In September, after a number of studies and internal debate, the FDA stopped just short of an Avandia recall and determined that only patients who have failed to control their diabetes through every other available medication should be given access to the medication. The FDA has ordered GlaxoSmithKline to develop a risk evaluation and mitigation strategy (REMS) to make sure the drug is adequately restricted. The decision came after an FDA advisory committee voted this summer to recommend that Avandia stay on the market, but with strict warnings and restrictions.

Earlier this year, a Senate report accused GlaxoSmithKline of suppressing the risks of Avandia. The report claimed that the company intimidated scientists and withheld data; accusations that the company denies.

The Utah Avandia lawsuit seeks to reclaim $7.8 million from GlaxoSmithKline, which is the amount the state says it paid in Avandia purchases from January 1, 2002 through June 30, 2010. Many of the Avandia prescriptions paid for by the state were part of a Medicaid prescription drug program the state provided for poor residents who needed “medically necessary” drugs that they could not afford.

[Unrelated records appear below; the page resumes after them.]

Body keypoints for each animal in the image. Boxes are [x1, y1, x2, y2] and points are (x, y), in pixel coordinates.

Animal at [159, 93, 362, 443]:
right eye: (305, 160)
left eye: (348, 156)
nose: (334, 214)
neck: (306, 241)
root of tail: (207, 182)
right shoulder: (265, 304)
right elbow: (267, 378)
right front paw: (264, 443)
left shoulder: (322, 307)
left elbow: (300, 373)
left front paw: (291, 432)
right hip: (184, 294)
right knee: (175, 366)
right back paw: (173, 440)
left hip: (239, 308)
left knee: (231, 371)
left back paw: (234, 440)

The complaint by the Utah Attorney General may be the first of several filed by states across the country. In addition, GlaxoSmithKline faces Avandia suits filed by individuals who allege that they suffered an injury as a result of the drug makers failure to adequately warn about the risk of heart problems.

Avandia settlements have been reached in about 10,000 of the cases, but several thousand cases are still pending and more continue to be filed by Avandia lawyers.